Prelude to the great clash:
Morsi is simply saying to those who disagree with him: go to hell!!
In times when a constitution is at stake, a wise leader works to build consensus. He does not go around beating up his opponents. He does does not start a civil war.
The revolutionaries are not some sheep that you can shoo off with stick. Morsi is treading very dangerous waters. The little hope for a political solution out of this impasse that might have persevered a little that is left of his dignity is now, beyond any doubt, over.

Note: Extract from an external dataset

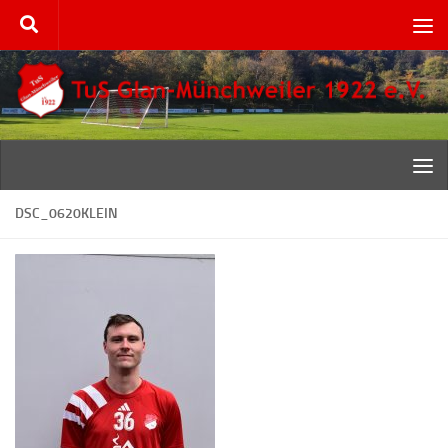
Zum Inhalt springen
DSC_0620KLEIN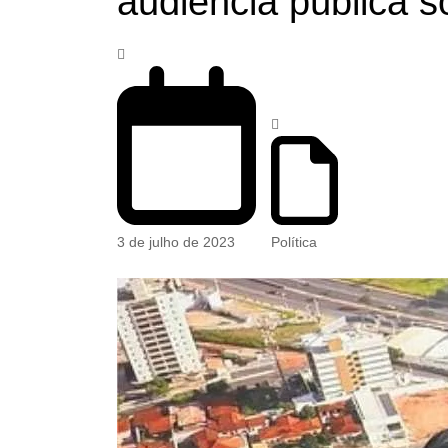
audiência pública 
3 de julho de 2023
Política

A popular perception is growing is the Obama administration is strongly backing Morsi. The US showered praise upon Morsi as a respectable international statesman for his effort in mediating a cease fire in Gaza. He was on the cover of time as “the most important man in the middle east“. His absurd obstinacy only became clear after lavish praise by Clinton and others were heaped upon him. Many see the Morsi as the US’ man in Egypt, in the same way the Mubarak was. Many see that the United States has not given up the habit of cultivating dictators that are friendly to their interests in the middle east.
If we succumb now to fascists who cloak their murderous ways in religion, the implication for Egypt and the rest of the world will be dire indeed. In minds of all Egyptian liberals, Morsi has lost all legitimacy. He must step down, or be forced to step down. It appears that there is no peaceful ways to achieving that. The less bloody option would involve the army stepping it. It the army steps in, we are back to SCAF rule. The liberal coalition leadership in the form of ElBaradie, Sabahy, and Amr Mousa seem to be running out of creative solutions to this crisis.
A civil war seems eminent. Lord have mercy!